◆ WHAT THE TASK REQUIRES ◆
Could the data below be printed out exactly, with the pictures left out?

◆ SUPPLIED MATERIAL ◆
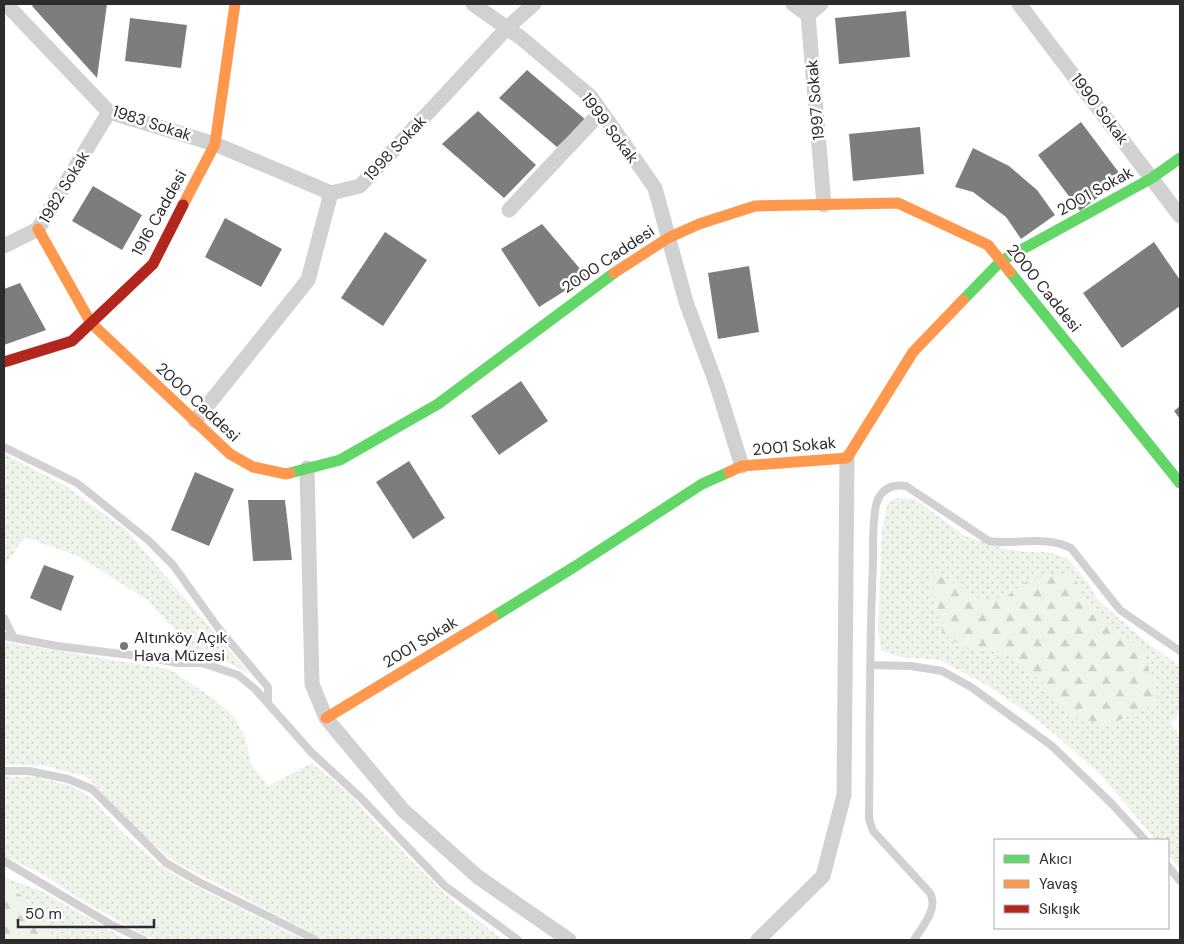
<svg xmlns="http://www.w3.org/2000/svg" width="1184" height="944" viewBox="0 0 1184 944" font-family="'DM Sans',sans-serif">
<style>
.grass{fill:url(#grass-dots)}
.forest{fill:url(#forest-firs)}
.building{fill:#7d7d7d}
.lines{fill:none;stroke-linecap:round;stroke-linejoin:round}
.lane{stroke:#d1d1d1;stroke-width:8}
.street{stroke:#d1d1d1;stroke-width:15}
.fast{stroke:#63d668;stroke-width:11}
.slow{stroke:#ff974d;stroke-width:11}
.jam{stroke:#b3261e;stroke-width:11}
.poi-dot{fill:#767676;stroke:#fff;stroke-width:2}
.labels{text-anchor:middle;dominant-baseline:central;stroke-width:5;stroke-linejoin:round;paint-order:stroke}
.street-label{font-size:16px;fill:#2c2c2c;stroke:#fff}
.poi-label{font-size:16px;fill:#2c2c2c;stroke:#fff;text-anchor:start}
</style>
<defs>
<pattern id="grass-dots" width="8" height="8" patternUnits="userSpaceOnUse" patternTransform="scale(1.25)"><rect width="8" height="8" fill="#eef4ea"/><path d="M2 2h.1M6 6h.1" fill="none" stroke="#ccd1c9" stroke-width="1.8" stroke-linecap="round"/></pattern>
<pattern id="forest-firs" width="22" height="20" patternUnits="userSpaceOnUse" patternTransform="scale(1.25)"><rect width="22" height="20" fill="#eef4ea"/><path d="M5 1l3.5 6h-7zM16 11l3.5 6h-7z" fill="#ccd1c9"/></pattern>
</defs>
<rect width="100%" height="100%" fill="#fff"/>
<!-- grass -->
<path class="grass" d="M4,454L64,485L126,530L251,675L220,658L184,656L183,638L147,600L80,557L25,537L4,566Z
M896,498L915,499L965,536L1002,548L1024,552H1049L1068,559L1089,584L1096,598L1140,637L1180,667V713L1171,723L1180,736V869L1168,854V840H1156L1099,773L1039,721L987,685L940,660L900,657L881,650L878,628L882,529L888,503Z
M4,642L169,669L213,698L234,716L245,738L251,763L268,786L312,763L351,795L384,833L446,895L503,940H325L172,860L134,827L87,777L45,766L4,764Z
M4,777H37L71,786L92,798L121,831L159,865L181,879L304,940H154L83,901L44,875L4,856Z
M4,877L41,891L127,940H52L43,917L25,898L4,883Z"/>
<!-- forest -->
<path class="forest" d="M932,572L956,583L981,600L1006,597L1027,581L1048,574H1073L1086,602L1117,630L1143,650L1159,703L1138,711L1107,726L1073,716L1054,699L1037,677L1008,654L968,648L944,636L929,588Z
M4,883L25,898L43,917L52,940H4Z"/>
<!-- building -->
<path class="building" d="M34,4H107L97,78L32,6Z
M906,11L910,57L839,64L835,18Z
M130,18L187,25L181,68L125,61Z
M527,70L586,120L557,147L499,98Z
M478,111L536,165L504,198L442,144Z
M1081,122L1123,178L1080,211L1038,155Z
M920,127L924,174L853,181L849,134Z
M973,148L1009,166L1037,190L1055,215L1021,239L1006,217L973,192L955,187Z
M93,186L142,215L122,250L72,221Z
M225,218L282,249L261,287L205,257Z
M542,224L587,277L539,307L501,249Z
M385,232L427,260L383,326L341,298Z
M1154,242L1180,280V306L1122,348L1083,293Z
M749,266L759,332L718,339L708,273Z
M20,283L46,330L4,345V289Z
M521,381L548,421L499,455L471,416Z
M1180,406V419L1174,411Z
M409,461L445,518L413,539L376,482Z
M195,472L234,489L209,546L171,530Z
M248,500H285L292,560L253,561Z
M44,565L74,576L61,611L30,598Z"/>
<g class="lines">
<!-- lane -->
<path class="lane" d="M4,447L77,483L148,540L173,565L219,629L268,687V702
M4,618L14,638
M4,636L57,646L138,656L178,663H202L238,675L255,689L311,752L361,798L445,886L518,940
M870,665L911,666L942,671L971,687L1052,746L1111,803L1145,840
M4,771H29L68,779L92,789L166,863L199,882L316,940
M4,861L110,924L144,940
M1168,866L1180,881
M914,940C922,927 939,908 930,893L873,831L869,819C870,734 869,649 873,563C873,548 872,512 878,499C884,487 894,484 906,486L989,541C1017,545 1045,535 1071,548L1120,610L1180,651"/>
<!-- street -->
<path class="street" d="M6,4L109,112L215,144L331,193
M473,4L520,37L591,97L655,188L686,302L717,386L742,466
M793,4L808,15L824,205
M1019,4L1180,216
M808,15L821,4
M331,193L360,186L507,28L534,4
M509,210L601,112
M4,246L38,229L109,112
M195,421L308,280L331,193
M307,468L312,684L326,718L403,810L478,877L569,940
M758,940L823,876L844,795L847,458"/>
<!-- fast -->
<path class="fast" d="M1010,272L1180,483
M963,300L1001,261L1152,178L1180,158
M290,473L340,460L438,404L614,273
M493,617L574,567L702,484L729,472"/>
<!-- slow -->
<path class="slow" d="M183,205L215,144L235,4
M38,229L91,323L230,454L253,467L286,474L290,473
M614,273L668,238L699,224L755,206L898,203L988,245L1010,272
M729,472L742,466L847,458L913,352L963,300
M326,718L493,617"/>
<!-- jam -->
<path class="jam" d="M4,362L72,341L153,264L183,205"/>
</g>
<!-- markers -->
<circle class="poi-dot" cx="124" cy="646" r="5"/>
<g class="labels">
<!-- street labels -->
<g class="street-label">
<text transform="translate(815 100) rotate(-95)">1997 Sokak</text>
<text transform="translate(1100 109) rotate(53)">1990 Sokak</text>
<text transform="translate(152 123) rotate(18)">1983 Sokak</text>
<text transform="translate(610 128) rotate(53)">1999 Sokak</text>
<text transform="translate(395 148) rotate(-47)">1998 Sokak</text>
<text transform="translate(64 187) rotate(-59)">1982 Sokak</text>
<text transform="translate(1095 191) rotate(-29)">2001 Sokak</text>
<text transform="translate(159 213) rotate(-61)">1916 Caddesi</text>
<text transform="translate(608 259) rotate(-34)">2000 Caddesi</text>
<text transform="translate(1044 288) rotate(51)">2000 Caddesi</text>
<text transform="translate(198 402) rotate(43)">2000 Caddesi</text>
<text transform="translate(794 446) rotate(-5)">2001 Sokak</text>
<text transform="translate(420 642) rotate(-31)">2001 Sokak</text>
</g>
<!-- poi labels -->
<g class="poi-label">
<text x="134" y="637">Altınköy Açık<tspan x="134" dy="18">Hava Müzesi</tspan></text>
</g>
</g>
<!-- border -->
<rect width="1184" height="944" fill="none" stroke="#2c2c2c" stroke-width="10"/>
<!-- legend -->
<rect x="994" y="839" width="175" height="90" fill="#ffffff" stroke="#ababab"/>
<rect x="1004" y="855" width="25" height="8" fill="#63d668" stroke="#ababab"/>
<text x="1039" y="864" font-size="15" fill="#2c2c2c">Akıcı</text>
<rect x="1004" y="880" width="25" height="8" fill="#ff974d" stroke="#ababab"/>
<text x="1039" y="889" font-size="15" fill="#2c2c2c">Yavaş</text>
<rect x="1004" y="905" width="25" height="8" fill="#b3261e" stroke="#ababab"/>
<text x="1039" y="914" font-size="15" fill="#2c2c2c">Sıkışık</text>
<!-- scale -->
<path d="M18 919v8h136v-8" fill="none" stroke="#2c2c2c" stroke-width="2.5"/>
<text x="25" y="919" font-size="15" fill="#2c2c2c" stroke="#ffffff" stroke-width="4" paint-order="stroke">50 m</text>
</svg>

◆ OUTPUT FOR THIS EXERCISE ◆
<svg xmlns="http://www.w3.org/2000/svg" width="1184" height="944" viewBox="0 0 1184 944" font-family="'DM Sans',sans-serif">
<style>
.grass{fill:url(#grass-dots)}
.forest{fill:url(#forest-firs)}
.building{fill:#7d7d7d}
.lines{fill:none;stroke-linecap:round;stroke-linejoin:round}
.lane{stroke:#d1d1d1;stroke-width:8}
.street{stroke:#d1d1d1;stroke-width:15}
.fast{stroke:#63d668;stroke-width:11}
.slow{stroke:#ff974d;stroke-width:11}
.jam{stroke:#b3261e;stroke-width:11}
.poi-dot{fill:#767676;stroke:#fff;stroke-width:2}
.labels{text-anchor:middle;dominant-baseline:central;stroke-width:5;stroke-linejoin:round;paint-order:stroke}
.street-label{font-size:16px;fill:#2c2c2c;stroke:#fff}
.poi-label{font-size:16px;fill:#2c2c2c;stroke:#fff;text-anchor:start}
</style>
<defs>
<pattern id="grass-dots" width="8" height="8" patternUnits="userSpaceOnUse" patternTransform="scale(1.25)"><rect width="8" height="8" fill="#eef4ea"/><path d="M2 2h.1M6 6h.1" fill="none" stroke="#ccd1c9" stroke-width="1.8" stroke-linecap="round"/></pattern>
<pattern id="forest-firs" width="22" height="20" patternUnits="userSpaceOnUse" patternTransform="scale(1.25)"><rect width="22" height="20" fill="#eef4ea"/><path d="M5 1l3.5 6h-7zM16 11l3.5 6h-7z" fill="#ccd1c9"/></pattern>
</defs>
<rect width="100%" height="100%" fill="#fff"/>
<!-- grass -->
<path class="grass" d="M4,454L64,485L126,530L251,675L220,658L184,656L183,638L147,600L80,557L25,537L4,566Z
M896,498L915,499L965,536L1002,548L1024,552H1049L1068,559L1089,584L1096,598L1140,637L1180,667V713L1171,723L1180,736V869L1168,854V840H1156L1099,773L1039,721L987,685L940,660L900,657L881,650L878,628L882,529L888,503Z
M4,642L169,669L213,698L234,716L245,738L251,763L268,786L312,763L351,795L384,833L446,895L503,940H325L172,860L134,827L87,777L45,766L4,764Z
M4,777H37L71,786L92,798L121,831L159,865L181,879L304,940H154L83,901L44,875L4,856Z
M4,877L41,891L127,940H52L43,917L25,898L4,883Z"/>
<!-- forest -->
<path class="forest" d="M932,572L956,583L981,600L1006,597L1027,581L1048,574H1073L1086,602L1117,630L1143,650L1159,703L1138,711L1107,726L1073,716L1054,699L1037,677L1008,654L968,648L944,636L929,588Z
M4,883L25,898L43,917L52,940H4Z"/>
<!-- building -->
<path class="building" d="M34,4H107L97,78L32,6Z
M906,11L910,57L839,64L835,18Z
M130,18L187,25L181,68L125,61Z
M527,70L586,120L557,147L499,98Z
M478,111L536,165L504,198L442,144Z
M1081,122L1123,178L1080,211L1038,155Z
M920,127L924,174L853,181L849,134Z
M973,148L1009,166L1037,190L1055,215L1021,239L1006,217L973,192L955,187Z
M93,186L142,215L122,250L72,221Z
M225,218L282,249L261,287L205,257Z
M542,224L587,277L539,307L501,249Z
M385,232L427,260L383,326L341,298Z
M1154,242L1180,280V306L1122,348L1083,293Z
M749,266L759,332L718,339L708,273Z
M20,283L46,330L4,345V289Z
M521,381L548,421L499,455L471,416Z
M1180,406V419L1174,411Z
M409,461L445,518L413,539L376,482Z
M195,472L234,489L209,546L171,530Z
M248,500H285L292,560L253,561Z
M44,565L74,576L61,611L30,598Z"/>
<g class="lines">
<!-- lane -->
<path class="lane" d="M4,447L77,483L148,540L173,565L219,629L268,687V702
M4,618L14,638
M4,636L57,646L138,656L178,663H202L238,675L255,689L311,752L361,798L445,886L518,940
M870,665L911,666L942,671L971,687L1052,746L1111,803L1145,840
M4,771H29L68,779L92,789L166,863L199,882L316,940
M4,861L110,924L144,940
M1168,866L1180,881
M914,940C922,927 939,908 930,893L873,831L869,819C870,734 869,649 873,563C873,548 872,512 878,499C884,487 894,484 906,486L989,541C1017,545 1045,535 1071,548L1120,610L1180,651"/>
<!-- street -->
<path class="street" d="M6,4L109,112L215,144L331,193
M473,4L520,37L591,97L655,188L686,302L717,386L742,466
M793,4L808,15L824,205
M1019,4L1180,216
M808,15L821,4
M331,193L360,186L507,28L534,4
M509,210L601,112
M4,246L38,229L109,112
M195,421L308,280L331,193
M307,468L312,684L326,718L403,810L478,877L569,940
M758,940L823,876L844,795L847,458"/>
<!-- fast -->
<path class="fast" d="M1010,272L1180,483
M963,300L1001,261L1152,178L1180,158
M290,473L340,460L438,404L614,273
M493,617L574,567L702,484L729,472"/>
<!-- slow -->
<path class="slow" d="M183,205L215,144L235,4
M38,229L91,323L230,454L253,467L286,474L290,473
M614,273L668,238L699,224L755,206L898,203L988,245L1010,272
M729,472L742,466L847,458L913,352L963,300
M326,718L493,617"/>
<!-- jam -->
<path class="jam" d="M4,362L72,341L153,264L183,205"/>
</g>
<!-- markers -->
<circle class="poi-dot" cx="124" cy="646" r="5"/>
<g class="labels">
<!-- street labels -->
<g class="street-label">
<text transform="translate(815 100) rotate(-95)">1997 Sokak</text>
<text transform="translate(1100 109) rotate(53)">1990 Sokak</text>
<text transform="translate(152 123) rotate(18)">1983 Sokak</text>
<text transform="translate(610 128) rotate(53)">1999 Sokak</text>
<text transform="translate(395 148) rotate(-47)">1998 Sokak</text>
<text transform="translate(64 187) rotate(-59)">1982 Sokak</text>
<text transform="translate(1095 191) rotate(-29)">2001 Sokak</text>
<text transform="translate(159 213) rotate(-61)">1916 Caddesi</text>
<text transform="translate(608 259) rotate(-34)">2000 Caddesi</text>
<text transform="translate(1044 288) rotate(51)">2000 Caddesi</text>
<text transform="translate(198 402) rotate(43)">2000 Caddesi</text>
<text transform="translate(794 446) rotate(-5)">2001 Sokak</text>
<text transform="translate(420 642) rotate(-31)">2001 Sokak</text>
</g>
<!-- poi labels -->
<g class="poi-label">
<text x="134" y="637">Altınköy Açık<tspan x="134" dy="18">Hava Müzesi</tspan></text>
</g>
</g>
<!-- border -->
<rect width="1184" height="944" fill="none" stroke="#2c2c2c" stroke-width="10"/>
<!-- legend -->
<rect x="994" y="839" width="175" height="90" fill="#ffffff" stroke="#ababab"/>
<rect x="1004" y="855" width="25" height="8" fill="#63d668" stroke="#ababab"/>
<text x="1039" y="864" font-size="15" fill="#2c2c2c">Akıcı</text>
<rect x="1004" y="880" width="25" height="8" fill="#ff974d" stroke="#ababab"/>
<text x="1039" y="889" font-size="15" fill="#2c2c2c">Yavaş</text>
<rect x="1004" y="905" width="25" height="8" fill="#b3261e" stroke="#ababab"/>
<text x="1039" y="914" font-size="15" fill="#2c2c2c">Sıkışık</text>
<!-- scale -->
<path d="M18 919v8h136v-8" fill="none" stroke="#2c2c2c" stroke-width="2.5"/>
<text x="25" y="919" font-size="15" fill="#2c2c2c" stroke="#ffffff" stroke-width="4" paint-order="stroke">50 m</text>
</svg>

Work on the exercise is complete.